Arabella stares out the window. This is the quietest part of night, but quiet is not silence, not here where she lives. Here this is the humming hour, the streetlights and furnaces lulling. Broken now by the footfalls of drunks, now by the yowl of cats. A car slows, stops at the end of her driveway. The newspaper delivery, only the newspaper delivery. She watches until the car revs up again, so loudly she wonders how she never noticed the delivery before, in the days before motherhood, when her dozing heart did not flutter like a bat at every crackle of the monitor.
The wind moves a tree branch and Arabella sees a shadow exposed. The shadow of some watchful being. If only there were an ointment for her eyelids that would let her see if it were a good watcher or a bad one. Or better still, an ointment to blind her eyes to the watchers altogether.
She stares until the shadow breaks into a pattern like leaves and scuttles into darkness.
It is 5:04 when the blue before dawn softens the blue of the nightlight and Gigi, finally, exhausts her store of sobs, and sighs, and sleeps.
Arabella is too jangly-wired, too stomach-weak, to do anything but watch the window and listen to the uneven static from the monitor. She will not return to bed now only to be woken by Suzanne's alarm at 6:30. She would rather sit, and hold Gigi for as long as Gigi will sleep, and watch over her.
She replays the conversation in whispers, held over Gigi's crib, the first time she went down to sleep that night.
"Sometimes I think it should have been you," she choked out, when Suzanne had asked what's wrong the magical three times. "You should have carried her."
"You wanted it more," Suzanne said, gently. "Didn't you?"

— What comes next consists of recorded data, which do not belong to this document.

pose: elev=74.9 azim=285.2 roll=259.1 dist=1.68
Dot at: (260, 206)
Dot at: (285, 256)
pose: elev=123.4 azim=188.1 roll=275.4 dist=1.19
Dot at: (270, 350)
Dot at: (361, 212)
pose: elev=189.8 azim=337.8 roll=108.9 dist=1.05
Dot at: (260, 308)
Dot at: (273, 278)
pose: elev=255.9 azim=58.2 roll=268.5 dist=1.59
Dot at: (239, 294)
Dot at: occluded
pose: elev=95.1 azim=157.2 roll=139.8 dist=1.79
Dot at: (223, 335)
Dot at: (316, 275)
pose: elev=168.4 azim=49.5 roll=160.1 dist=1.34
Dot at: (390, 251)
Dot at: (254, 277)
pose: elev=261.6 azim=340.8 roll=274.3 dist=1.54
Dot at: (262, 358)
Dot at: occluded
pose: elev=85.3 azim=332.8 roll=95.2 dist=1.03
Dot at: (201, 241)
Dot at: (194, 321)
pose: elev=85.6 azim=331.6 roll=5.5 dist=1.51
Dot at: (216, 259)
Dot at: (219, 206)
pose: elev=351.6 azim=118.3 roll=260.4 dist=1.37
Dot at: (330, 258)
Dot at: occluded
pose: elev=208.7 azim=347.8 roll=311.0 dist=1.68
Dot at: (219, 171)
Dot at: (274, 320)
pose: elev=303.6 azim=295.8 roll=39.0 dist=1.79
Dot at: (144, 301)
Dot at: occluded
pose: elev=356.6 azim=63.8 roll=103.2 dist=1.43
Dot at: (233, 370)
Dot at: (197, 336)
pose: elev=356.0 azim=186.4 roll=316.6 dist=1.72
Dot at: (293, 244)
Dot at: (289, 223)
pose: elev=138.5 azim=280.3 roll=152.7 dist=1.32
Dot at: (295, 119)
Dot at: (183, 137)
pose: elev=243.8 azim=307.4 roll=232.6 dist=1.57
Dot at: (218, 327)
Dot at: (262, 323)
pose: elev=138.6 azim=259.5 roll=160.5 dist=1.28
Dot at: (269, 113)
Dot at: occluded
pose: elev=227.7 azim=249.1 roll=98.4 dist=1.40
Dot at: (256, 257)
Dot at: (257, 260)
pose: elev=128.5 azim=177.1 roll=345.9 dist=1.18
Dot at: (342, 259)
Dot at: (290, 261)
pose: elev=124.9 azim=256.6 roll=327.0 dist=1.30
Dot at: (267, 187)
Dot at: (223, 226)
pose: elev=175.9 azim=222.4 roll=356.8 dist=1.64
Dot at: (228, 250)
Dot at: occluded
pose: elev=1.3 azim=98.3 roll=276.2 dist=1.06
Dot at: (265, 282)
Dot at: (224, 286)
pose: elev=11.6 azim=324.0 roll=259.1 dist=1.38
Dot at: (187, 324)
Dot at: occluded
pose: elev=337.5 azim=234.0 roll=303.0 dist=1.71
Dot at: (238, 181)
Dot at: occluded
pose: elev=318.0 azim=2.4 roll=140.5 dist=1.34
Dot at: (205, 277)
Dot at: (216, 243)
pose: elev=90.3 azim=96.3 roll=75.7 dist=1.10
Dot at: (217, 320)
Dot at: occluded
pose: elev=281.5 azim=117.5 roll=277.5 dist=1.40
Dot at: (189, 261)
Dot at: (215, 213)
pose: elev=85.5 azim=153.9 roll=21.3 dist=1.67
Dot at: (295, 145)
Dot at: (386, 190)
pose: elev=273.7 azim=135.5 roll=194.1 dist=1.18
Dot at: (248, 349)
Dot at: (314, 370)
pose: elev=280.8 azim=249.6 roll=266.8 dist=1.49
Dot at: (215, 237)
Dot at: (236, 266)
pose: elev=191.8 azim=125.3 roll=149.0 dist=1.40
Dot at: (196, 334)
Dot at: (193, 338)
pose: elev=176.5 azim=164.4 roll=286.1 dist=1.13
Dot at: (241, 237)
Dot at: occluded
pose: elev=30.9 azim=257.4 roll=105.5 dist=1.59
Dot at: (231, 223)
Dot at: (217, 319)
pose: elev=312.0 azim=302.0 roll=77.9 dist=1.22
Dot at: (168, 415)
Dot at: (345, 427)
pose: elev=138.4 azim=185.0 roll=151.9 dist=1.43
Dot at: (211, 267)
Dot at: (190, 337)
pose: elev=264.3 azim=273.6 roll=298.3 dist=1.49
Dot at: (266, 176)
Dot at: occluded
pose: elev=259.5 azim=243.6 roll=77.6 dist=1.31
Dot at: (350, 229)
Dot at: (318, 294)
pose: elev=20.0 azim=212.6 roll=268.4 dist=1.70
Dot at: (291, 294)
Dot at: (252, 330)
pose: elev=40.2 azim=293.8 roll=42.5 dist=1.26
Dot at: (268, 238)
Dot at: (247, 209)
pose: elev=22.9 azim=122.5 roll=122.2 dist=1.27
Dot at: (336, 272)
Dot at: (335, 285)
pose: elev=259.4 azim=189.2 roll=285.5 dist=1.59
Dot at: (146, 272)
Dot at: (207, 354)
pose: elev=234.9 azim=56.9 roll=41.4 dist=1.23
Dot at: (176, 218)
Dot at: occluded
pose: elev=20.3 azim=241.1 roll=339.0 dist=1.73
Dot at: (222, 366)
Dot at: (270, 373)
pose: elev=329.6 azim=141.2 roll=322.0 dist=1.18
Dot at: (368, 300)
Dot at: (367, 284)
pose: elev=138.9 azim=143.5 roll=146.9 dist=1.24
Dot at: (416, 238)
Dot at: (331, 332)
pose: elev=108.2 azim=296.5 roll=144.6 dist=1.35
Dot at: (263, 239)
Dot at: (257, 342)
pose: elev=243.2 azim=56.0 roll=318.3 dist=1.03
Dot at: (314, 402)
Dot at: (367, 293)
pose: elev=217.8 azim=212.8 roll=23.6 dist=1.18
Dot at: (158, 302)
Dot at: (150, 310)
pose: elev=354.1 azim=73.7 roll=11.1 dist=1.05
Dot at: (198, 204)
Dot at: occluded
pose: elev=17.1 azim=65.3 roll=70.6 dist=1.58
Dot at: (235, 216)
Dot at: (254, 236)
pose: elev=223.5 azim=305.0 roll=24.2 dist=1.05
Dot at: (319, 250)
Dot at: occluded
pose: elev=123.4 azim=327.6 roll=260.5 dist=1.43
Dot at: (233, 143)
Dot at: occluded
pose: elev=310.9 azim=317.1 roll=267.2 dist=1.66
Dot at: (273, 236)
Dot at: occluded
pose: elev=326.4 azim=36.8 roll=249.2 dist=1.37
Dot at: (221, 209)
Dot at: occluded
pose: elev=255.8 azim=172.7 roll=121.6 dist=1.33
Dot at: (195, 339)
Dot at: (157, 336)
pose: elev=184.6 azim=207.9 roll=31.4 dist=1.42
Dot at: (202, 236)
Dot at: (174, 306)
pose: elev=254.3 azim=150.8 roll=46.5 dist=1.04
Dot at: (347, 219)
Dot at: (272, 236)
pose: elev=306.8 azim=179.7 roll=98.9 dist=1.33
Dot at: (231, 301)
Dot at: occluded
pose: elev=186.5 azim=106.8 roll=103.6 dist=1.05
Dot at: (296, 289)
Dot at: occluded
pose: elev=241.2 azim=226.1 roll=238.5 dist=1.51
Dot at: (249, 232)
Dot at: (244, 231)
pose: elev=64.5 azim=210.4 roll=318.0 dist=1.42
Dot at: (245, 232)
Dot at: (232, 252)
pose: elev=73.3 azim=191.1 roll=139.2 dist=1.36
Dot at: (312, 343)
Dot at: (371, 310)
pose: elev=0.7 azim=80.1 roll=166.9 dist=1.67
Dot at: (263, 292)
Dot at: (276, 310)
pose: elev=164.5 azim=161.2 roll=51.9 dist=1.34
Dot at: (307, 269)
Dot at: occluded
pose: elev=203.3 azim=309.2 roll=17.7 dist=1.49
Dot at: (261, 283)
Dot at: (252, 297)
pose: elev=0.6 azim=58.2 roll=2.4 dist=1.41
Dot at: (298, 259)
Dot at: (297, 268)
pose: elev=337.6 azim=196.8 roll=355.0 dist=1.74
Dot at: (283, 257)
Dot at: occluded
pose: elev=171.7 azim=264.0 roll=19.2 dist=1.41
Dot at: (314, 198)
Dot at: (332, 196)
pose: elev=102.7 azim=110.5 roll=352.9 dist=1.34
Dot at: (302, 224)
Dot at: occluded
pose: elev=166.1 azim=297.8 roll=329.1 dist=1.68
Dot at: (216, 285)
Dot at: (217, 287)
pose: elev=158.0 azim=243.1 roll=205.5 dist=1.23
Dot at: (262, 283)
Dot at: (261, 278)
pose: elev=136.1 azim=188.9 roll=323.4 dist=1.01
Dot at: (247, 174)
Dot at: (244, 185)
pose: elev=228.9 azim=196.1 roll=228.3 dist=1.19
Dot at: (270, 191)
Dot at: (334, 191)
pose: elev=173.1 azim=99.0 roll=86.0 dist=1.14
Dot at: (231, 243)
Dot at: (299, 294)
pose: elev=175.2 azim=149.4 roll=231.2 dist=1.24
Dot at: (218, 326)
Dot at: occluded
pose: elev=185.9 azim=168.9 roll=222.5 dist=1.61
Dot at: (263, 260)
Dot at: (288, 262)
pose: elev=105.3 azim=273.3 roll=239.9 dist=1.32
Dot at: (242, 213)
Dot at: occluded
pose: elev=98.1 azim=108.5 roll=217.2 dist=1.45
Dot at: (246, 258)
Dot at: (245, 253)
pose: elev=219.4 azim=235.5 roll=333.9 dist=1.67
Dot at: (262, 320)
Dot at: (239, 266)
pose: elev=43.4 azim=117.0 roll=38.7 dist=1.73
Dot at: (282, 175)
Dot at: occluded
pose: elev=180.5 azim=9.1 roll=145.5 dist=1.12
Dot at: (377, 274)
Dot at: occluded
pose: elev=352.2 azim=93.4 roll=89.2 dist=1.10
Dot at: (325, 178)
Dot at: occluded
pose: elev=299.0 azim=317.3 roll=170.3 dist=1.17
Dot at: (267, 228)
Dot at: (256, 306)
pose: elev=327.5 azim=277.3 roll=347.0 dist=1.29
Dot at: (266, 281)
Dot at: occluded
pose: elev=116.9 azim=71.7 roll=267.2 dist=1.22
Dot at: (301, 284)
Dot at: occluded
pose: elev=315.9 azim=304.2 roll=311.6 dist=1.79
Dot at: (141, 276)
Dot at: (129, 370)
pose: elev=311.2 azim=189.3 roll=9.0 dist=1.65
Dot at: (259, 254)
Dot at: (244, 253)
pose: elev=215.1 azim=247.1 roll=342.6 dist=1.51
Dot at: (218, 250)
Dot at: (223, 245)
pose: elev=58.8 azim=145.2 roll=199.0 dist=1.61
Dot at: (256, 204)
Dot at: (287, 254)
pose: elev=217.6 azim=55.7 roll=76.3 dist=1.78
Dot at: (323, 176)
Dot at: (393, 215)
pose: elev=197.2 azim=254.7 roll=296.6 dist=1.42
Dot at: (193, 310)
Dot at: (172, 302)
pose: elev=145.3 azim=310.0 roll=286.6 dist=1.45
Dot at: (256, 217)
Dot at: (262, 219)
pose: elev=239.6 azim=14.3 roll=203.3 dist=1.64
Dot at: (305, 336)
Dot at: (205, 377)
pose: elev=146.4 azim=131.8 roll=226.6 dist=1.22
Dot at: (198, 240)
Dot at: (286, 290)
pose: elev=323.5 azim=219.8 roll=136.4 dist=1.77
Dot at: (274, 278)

"It?" Arabella asked, trying to pick a fight, to latch on, to pull herself out of the morass. "You call her 'it'?"
"I meant that you wanted to be pregnant more, to nurse more," Suzanne said, doggedly disingenuous. Dear solid Suzanne. "You have done so well, sweetheart."
Arabella gripped the crib rail.
"But what if she is... like me?" she whispered.
Suzanne's cool fingers over hers. "Then I will be proud and happy."
"You know what I mean," Arabella said.
"Yes. I do."
Suzanne has faith but it is Arabella who knows what it is to be a lodestone for dreams with strangers in them. It is Arabella who must watch over their child and help her meet whatever secret bargains might tempt her.
It is 5:47 and Arabella cannot watch any longer. Her head is heavy, and blank oblivion presses heavy, ready to curtain her eyes. She is too tired to watch, too tired to worry.
She puts a fingertip below her left nipple, catches the drop there. She flicks the watery milk to the windowsill, to the crib, to the door, to the wall. Arabella calls them for one last bargain. She will ask whatever creatures lurk in the shadows of her child's life to do her no harm, now and forever. She would like to compel them, by the force of a mother's will. But all she knows how to do is ask, and wait for the dream, for the price to be set.
She sleeps.
The End
This story was first published on Friday, July 3rd, 2015


Author Comments

I started work on this piece when my son was quite young, when I was still breastfeeding him, as I did until he was two and a half. In the first four months of his life, though, I struggled with recovery from postpartum hemorrhage and from a great deal of pain and difficulty in breastfeeding. For my own reasons, I chose to keep at it. This piece stems from my attempts to process my complicated emotions about that experience, about the fierceness and delight and sheer exhausted horror of those 3 am feedings. My son is now five; it took me a long time to get this story right.